Information given section start

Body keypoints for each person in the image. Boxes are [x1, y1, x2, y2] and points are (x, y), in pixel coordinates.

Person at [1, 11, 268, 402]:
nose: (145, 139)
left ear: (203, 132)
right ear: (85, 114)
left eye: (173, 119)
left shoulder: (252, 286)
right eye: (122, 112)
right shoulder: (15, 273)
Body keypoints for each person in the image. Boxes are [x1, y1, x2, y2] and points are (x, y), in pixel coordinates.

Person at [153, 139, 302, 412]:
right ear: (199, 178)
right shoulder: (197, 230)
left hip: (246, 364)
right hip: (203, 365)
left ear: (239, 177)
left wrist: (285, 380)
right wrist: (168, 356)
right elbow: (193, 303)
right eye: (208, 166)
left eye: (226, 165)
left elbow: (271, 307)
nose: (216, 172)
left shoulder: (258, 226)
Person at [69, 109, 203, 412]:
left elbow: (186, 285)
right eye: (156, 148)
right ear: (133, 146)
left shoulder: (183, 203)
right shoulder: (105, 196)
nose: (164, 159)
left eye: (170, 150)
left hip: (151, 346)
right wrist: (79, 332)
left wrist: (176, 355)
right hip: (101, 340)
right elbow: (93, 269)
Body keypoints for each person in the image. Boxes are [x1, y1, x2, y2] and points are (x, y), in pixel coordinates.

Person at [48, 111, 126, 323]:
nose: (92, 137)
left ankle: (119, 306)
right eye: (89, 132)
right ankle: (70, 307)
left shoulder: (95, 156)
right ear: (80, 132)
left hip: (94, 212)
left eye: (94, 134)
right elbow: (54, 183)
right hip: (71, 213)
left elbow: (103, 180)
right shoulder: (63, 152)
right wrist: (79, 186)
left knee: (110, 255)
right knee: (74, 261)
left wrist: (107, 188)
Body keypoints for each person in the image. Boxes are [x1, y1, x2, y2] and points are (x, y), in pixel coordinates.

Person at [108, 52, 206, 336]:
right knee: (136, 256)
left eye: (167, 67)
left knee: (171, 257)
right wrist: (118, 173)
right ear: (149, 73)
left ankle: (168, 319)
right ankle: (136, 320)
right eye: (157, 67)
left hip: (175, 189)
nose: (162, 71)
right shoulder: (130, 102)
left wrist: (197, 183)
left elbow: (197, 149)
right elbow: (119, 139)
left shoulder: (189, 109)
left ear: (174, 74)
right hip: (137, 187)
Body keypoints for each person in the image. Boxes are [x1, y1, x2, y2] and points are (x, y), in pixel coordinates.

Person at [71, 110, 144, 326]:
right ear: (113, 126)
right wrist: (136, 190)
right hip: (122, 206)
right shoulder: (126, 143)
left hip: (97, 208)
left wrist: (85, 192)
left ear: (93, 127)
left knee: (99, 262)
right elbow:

Information given section end
Information given section start

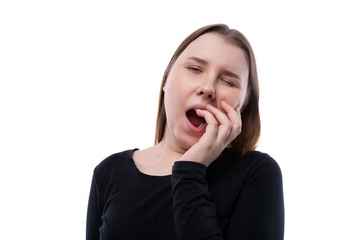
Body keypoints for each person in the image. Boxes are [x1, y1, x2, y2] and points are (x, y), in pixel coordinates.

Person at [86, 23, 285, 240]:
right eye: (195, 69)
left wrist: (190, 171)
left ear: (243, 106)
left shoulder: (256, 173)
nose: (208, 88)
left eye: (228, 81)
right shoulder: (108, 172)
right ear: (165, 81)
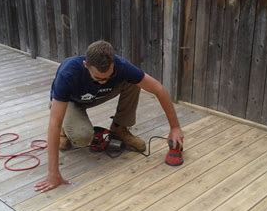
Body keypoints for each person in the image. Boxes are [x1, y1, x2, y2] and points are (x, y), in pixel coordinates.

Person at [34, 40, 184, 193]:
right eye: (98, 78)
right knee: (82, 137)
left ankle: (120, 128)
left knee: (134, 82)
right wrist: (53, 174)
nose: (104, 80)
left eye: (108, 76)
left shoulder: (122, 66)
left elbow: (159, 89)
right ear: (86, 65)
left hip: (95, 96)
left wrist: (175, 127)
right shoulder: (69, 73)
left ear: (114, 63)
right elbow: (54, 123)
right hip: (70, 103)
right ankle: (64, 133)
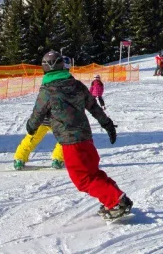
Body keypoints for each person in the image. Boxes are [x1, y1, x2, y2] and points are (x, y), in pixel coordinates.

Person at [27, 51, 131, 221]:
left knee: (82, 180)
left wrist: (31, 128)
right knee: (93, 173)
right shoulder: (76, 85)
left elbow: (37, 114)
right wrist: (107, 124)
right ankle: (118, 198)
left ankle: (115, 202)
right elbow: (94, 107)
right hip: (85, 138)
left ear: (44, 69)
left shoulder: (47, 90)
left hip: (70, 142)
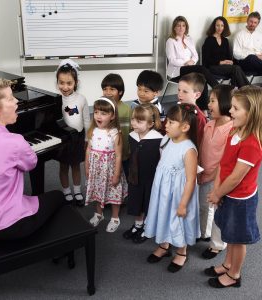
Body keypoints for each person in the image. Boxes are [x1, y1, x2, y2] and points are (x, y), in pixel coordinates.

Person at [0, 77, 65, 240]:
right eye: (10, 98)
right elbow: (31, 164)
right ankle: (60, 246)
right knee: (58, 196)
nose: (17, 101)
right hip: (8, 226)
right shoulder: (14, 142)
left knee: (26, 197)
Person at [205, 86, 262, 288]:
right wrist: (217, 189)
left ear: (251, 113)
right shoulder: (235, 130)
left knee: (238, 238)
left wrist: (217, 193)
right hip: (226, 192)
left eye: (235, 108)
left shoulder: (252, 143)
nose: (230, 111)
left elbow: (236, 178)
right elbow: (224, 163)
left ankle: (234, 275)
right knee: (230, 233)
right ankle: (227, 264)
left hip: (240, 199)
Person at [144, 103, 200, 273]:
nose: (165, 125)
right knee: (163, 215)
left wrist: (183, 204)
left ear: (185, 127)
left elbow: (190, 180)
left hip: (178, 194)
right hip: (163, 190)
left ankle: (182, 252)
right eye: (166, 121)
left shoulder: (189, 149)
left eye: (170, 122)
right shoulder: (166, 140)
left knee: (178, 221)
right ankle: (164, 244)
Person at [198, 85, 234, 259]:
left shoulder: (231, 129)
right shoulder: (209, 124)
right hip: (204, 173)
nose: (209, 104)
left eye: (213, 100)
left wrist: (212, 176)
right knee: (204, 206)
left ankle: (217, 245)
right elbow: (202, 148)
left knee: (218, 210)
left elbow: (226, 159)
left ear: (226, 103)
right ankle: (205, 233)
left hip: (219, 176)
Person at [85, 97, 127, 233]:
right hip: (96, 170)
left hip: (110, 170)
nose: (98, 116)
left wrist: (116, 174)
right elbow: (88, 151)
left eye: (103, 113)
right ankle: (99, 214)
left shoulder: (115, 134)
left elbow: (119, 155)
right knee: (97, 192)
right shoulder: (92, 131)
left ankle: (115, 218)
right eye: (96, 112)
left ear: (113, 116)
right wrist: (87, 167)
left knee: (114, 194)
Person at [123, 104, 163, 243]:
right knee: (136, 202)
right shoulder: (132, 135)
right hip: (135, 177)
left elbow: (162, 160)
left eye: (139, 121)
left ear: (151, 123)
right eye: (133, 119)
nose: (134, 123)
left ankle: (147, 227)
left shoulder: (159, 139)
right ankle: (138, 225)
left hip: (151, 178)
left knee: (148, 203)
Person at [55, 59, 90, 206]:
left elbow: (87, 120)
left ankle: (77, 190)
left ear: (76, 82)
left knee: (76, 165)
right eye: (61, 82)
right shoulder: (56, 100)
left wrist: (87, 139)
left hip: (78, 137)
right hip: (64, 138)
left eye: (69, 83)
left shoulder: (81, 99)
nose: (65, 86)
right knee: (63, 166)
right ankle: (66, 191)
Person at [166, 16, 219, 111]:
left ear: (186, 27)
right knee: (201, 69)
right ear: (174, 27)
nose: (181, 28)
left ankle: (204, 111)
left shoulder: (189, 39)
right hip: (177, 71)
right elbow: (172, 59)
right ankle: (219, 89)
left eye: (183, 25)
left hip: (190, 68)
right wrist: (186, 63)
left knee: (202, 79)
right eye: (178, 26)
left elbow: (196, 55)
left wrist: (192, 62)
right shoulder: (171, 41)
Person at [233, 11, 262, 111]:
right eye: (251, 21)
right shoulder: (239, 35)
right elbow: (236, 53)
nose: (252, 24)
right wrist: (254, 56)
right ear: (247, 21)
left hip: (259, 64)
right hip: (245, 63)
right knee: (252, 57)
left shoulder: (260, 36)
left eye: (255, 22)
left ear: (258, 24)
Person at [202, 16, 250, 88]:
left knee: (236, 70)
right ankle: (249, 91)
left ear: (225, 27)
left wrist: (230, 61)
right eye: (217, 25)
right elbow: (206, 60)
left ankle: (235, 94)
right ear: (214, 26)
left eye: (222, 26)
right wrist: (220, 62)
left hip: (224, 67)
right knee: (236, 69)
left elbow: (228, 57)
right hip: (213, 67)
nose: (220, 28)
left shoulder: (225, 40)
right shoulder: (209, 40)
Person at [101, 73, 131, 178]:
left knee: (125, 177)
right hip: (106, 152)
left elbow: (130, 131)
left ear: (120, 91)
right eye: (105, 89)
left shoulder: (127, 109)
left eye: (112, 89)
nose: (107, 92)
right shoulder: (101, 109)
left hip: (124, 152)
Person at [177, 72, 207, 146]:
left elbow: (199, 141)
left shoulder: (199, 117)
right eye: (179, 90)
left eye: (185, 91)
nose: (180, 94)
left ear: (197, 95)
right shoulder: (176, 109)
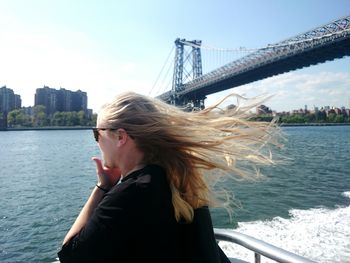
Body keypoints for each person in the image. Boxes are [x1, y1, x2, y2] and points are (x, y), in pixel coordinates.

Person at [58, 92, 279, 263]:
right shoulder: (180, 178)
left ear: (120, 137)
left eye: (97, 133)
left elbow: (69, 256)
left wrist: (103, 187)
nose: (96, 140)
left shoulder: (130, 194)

Information given section end
Information given section start

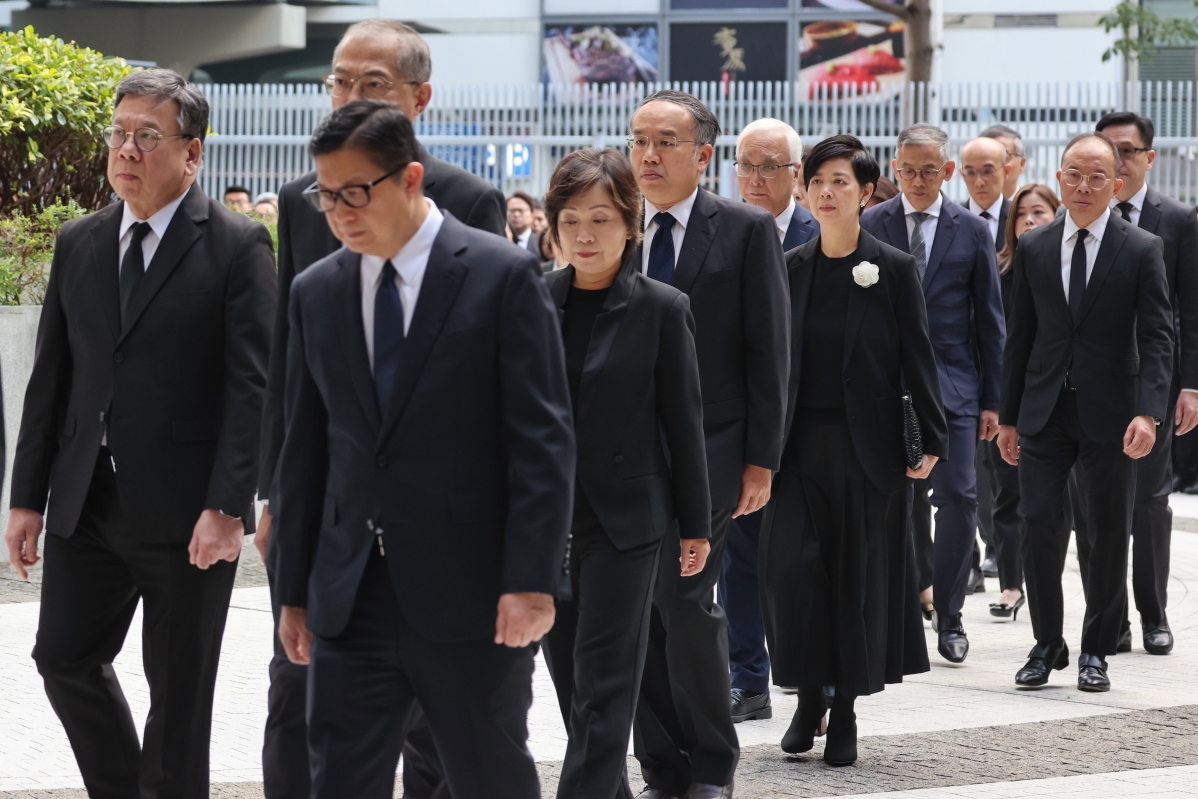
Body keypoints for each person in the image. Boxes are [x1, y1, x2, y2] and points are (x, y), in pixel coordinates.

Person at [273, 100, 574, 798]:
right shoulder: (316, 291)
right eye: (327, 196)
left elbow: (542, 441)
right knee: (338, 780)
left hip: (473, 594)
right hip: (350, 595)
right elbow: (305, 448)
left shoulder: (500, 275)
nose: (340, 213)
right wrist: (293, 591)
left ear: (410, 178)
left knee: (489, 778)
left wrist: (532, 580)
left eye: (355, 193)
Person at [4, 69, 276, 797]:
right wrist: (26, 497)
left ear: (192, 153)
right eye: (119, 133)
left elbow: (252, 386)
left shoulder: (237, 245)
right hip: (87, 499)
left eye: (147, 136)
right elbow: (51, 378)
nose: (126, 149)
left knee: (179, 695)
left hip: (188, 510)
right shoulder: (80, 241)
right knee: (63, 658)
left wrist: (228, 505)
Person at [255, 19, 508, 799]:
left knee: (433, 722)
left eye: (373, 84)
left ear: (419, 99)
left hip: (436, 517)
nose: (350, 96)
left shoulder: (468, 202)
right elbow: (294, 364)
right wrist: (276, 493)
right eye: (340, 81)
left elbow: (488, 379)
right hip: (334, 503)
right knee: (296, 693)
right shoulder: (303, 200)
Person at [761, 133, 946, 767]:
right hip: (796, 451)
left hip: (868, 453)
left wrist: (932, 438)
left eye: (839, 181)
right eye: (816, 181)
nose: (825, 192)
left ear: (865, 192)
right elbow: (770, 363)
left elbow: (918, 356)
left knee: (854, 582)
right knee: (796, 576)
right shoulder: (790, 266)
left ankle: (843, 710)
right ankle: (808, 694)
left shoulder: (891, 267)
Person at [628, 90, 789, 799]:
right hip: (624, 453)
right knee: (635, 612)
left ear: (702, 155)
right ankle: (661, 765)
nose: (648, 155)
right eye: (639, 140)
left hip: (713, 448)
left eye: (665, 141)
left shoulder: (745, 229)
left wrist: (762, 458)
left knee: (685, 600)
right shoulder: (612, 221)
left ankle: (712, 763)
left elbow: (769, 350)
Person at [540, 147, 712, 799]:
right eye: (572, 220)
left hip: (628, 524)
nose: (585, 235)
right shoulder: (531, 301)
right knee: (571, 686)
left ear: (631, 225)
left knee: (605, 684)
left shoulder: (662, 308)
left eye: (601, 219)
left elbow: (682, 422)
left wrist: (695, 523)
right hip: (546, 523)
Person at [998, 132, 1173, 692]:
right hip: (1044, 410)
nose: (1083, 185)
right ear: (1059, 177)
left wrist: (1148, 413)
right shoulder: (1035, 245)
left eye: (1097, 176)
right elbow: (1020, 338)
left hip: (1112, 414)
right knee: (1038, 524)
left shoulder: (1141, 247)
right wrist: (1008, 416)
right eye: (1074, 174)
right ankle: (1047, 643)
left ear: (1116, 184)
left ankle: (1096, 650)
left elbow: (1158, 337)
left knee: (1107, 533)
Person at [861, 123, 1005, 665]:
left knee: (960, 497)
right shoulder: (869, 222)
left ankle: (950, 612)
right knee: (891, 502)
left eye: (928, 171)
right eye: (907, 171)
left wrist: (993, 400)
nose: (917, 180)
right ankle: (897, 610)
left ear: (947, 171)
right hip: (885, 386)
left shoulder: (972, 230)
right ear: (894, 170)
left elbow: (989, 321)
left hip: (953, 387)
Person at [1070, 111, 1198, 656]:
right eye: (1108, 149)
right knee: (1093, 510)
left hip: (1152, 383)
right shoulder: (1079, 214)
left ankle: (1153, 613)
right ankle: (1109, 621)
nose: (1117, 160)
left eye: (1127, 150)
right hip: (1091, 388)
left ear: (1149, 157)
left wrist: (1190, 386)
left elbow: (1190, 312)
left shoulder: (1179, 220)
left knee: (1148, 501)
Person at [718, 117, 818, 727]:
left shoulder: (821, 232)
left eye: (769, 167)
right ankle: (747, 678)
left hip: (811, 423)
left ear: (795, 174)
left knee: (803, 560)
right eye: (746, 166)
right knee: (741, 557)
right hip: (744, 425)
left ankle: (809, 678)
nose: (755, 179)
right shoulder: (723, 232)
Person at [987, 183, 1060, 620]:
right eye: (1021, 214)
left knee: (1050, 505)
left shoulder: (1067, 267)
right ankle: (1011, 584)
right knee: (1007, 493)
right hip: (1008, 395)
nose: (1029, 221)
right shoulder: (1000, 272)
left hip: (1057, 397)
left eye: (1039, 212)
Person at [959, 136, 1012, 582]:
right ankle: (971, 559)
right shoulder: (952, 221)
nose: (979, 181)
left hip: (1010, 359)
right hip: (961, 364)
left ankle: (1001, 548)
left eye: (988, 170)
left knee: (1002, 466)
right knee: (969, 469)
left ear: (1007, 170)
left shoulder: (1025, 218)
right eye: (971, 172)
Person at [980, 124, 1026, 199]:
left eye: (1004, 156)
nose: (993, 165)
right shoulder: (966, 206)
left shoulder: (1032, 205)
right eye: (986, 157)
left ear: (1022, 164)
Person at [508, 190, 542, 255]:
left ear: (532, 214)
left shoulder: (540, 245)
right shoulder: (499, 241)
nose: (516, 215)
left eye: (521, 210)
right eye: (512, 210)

Information given section end

Your instructions: Above are records; repeat only the lines from the line with "right shoulder: (76, 85)" through the line with "right knee: (97, 192)", and leave pictures out.

Result for this task:
right shoulder: (76, 85)
left elbow: (37, 114)
right wrist: (107, 124)
right ankle: (118, 198)
left ankle: (115, 202)
right elbow: (94, 107)
right hip: (85, 138)
left ear: (44, 69)
left shoulder: (47, 90)
left hip: (70, 142)
Body keypoints for each person in the image. Boxes are [x1, y1, x2, y2] and points are (x, y), in pixel coordinates.

Person at [0, 77, 65, 240]:
right eye: (10, 98)
right elbow: (31, 164)
right ankle: (60, 246)
right knee: (58, 196)
nose: (17, 101)
right hip: (8, 226)
right shoulder: (14, 142)
left knee: (26, 197)
Person at [205, 86, 262, 288]:
right wrist: (217, 189)
left ear: (251, 113)
right shoulder: (235, 130)
left knee: (238, 238)
left wrist: (217, 193)
right hip: (226, 192)
left eye: (235, 108)
left shoulder: (252, 143)
nose: (230, 111)
left elbow: (236, 178)
right elbow: (224, 163)
left ankle: (234, 275)
right knee: (230, 233)
right ankle: (227, 264)
left hip: (240, 199)
Person at [144, 103, 200, 273]:
nose: (165, 125)
right knee: (163, 215)
left wrist: (183, 204)
left ear: (185, 127)
left elbow: (190, 180)
left hip: (178, 194)
right hip: (163, 190)
left ankle: (182, 252)
right eye: (166, 121)
left shoulder: (189, 149)
left eye: (170, 122)
right shoulder: (166, 140)
left knee: (178, 221)
right ankle: (164, 244)
Person at [198, 85, 234, 259]:
left shoulder: (231, 129)
right shoulder: (209, 124)
right hip: (204, 173)
nose: (209, 104)
left eye: (213, 100)
left wrist: (212, 176)
right knee: (204, 206)
left ankle: (217, 245)
right elbow: (202, 148)
left knee: (218, 210)
left elbow: (226, 159)
left ear: (226, 103)
right ankle: (205, 233)
left hip: (219, 176)
Person at [85, 97, 127, 233]:
right hip: (96, 170)
left hip: (110, 170)
nose: (98, 116)
left wrist: (116, 174)
right elbow: (88, 151)
left eye: (103, 113)
right ankle: (99, 214)
left shoulder: (115, 134)
left elbow: (119, 155)
right knee: (97, 192)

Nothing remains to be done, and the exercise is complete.